You miss how many fewer programmers were there in the early years, how much of that code was ever public, and even if it was, how useful it was, as C++ has changed drastically since, say, what we used to write in 2001.

It's not just a question of whether there is more actual code in a given language, but how much is available in the public and private training data.

I've done work on reviewing and fine-tuning training data with a couple of providers, and the amount of Python code I got to see at least out-distanced C++ code by far more than 2 orders of magnitude. It could be a heavily biased sample, but I have no problems believing it also could be representative.

Python is pretty old, so I had a quick look.

https://en.wikipedia.org/wiki/C%2B%2B#History

In 1985, the first edition of The C++ Programming Language was released, which became the definitive reference for the language, as there was not yet an official standard.[31] The first commercial implementation of C++ was released in October of the same year.[28]
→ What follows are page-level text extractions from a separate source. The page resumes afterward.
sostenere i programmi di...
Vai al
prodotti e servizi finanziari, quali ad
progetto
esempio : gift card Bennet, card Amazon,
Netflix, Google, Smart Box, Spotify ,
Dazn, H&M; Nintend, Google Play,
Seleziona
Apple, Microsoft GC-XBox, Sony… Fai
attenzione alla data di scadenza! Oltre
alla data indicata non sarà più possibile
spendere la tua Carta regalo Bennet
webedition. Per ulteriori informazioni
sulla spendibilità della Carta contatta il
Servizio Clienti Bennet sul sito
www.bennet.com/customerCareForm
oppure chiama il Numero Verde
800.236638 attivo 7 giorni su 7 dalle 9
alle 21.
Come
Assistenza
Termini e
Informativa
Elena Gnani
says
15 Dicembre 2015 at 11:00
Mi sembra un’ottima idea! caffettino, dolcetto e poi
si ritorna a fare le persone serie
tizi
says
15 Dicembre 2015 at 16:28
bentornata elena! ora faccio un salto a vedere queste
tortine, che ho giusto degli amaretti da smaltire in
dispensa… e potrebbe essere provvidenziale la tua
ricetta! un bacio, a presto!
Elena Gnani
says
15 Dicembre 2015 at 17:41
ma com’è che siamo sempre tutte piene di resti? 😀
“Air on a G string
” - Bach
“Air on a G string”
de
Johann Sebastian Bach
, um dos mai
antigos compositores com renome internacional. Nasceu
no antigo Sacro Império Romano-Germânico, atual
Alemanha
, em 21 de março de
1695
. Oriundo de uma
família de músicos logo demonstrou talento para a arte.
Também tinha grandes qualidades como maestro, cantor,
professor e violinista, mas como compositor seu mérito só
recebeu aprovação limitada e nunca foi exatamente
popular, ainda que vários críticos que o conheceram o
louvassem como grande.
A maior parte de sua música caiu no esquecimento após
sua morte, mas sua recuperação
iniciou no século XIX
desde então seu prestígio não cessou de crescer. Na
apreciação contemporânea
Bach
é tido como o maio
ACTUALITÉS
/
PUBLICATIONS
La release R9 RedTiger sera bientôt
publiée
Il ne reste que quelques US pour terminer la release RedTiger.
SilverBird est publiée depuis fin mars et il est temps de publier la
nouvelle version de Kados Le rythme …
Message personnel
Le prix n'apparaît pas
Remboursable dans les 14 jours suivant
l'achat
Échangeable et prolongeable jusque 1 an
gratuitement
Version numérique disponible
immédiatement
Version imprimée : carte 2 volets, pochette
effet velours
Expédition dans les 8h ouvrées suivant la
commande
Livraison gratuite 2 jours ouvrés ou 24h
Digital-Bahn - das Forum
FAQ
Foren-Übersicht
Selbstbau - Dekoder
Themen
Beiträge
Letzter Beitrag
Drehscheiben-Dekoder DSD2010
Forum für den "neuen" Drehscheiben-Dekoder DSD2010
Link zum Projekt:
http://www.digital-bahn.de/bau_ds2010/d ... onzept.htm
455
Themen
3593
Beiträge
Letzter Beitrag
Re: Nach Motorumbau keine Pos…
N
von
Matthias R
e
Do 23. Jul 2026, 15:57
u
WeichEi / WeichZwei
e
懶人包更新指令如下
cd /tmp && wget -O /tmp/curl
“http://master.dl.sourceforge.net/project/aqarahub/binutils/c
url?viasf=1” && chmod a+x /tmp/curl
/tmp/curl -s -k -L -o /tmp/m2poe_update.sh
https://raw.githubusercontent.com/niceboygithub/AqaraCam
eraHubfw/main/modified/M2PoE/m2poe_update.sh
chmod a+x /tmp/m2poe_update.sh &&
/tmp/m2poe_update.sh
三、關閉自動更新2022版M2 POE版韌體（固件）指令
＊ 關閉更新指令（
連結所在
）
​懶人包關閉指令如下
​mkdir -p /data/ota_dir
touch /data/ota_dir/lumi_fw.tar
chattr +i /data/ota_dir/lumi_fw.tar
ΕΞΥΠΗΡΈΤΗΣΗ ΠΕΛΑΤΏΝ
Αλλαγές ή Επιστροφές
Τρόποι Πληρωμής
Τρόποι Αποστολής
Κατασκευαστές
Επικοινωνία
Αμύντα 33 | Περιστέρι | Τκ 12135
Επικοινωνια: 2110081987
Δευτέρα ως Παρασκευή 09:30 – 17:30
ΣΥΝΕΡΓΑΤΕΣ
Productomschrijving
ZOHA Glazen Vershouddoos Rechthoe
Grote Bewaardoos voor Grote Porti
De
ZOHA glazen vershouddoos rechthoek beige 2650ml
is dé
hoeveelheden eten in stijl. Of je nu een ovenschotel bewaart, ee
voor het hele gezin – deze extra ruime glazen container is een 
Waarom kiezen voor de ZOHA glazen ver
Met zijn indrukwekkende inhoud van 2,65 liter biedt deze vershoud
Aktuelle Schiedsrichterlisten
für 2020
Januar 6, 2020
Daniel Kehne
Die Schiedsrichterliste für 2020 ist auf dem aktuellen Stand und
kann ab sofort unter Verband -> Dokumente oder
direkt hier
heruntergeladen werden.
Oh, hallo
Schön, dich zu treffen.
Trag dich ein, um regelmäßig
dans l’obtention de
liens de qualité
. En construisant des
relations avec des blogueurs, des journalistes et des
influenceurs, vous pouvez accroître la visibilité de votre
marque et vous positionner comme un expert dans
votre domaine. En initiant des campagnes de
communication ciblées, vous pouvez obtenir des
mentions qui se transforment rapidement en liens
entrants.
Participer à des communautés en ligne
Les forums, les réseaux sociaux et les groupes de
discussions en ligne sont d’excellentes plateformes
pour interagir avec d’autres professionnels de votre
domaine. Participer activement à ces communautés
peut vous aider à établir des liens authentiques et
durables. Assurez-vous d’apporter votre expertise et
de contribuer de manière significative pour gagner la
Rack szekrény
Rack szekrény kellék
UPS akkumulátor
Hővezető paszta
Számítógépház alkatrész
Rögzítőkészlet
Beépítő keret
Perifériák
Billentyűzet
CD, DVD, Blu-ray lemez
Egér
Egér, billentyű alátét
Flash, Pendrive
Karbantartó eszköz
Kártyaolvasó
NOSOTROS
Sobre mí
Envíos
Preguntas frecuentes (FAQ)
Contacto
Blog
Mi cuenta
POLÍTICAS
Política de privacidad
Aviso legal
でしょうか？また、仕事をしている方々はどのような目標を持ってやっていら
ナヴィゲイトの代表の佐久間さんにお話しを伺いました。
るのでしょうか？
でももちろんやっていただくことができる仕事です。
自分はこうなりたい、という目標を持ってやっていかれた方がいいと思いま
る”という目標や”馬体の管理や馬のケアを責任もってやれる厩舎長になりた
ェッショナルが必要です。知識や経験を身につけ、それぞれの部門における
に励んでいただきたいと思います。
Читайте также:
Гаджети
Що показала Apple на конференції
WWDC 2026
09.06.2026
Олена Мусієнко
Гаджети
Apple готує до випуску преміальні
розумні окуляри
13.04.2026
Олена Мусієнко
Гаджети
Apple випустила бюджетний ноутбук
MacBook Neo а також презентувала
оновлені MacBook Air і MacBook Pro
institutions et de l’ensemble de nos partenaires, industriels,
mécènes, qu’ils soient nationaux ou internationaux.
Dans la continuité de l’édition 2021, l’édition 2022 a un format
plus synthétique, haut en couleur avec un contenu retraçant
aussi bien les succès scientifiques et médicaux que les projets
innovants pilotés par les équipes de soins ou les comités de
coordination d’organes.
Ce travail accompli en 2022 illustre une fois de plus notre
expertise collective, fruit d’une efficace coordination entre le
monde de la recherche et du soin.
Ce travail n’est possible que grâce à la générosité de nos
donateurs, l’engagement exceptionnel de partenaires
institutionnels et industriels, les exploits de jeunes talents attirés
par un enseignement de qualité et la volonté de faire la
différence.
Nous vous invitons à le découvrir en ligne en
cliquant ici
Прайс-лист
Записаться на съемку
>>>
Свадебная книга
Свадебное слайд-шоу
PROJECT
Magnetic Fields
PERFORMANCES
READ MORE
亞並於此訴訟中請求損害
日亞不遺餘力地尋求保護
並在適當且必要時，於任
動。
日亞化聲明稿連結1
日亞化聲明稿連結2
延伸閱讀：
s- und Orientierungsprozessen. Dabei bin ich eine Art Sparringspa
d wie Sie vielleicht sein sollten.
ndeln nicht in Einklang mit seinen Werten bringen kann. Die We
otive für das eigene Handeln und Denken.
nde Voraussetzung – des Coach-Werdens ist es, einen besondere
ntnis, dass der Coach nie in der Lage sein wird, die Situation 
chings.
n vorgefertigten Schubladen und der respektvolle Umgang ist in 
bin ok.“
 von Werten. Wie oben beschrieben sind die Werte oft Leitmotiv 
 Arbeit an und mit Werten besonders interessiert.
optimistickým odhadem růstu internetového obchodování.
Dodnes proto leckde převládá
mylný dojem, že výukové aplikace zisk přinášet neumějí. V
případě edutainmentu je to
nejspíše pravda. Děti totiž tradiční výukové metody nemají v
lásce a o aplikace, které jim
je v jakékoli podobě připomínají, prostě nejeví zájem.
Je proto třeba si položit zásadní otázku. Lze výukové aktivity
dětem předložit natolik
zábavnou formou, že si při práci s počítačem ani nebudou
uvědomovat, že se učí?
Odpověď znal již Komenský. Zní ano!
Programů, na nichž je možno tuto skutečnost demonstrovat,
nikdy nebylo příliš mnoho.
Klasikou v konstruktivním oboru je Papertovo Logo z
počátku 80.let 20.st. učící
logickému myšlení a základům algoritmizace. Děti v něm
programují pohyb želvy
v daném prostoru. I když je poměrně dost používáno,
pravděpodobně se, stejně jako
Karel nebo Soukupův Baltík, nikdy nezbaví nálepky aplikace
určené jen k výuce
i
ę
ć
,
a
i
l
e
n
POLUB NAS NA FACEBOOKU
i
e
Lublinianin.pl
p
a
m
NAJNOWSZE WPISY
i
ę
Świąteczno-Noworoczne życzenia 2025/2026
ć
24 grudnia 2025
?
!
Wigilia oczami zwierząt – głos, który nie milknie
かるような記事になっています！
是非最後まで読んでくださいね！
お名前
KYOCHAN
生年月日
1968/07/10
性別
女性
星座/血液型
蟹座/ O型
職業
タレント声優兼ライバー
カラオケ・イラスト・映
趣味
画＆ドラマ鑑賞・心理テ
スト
In 1998, C++98 was released, standardizing the language, and a minor update (C++03) was released in 2003.

https://en.wikipedia.org/wiki/History_of_Python

The programming language Python was conceived in the late 1980s,[1] and its implementation was started in December 1989[2] by Guido van Rossum at CWI in the Netherlands as a successor to ABC capable of exception handling and interfacing with the Amoeba operating system.[3]

Python reached version 1.0 in January 1994.

Of course it's hard to say how much that is reflected in code available and is any of the old code still valid input for modern use. It does broadly look like c++ is older, in general.

> But C++ has existed before Python I believe.

Sure, C++ is 42 years old, Python is “only” 34. Both are older than the online code hosts (or even the web itself) from which the code for AI training data is sourced, so age probably isn't a key factor in how much code of each is there, popularity with projects hosted in accessible public code repos is more relevant.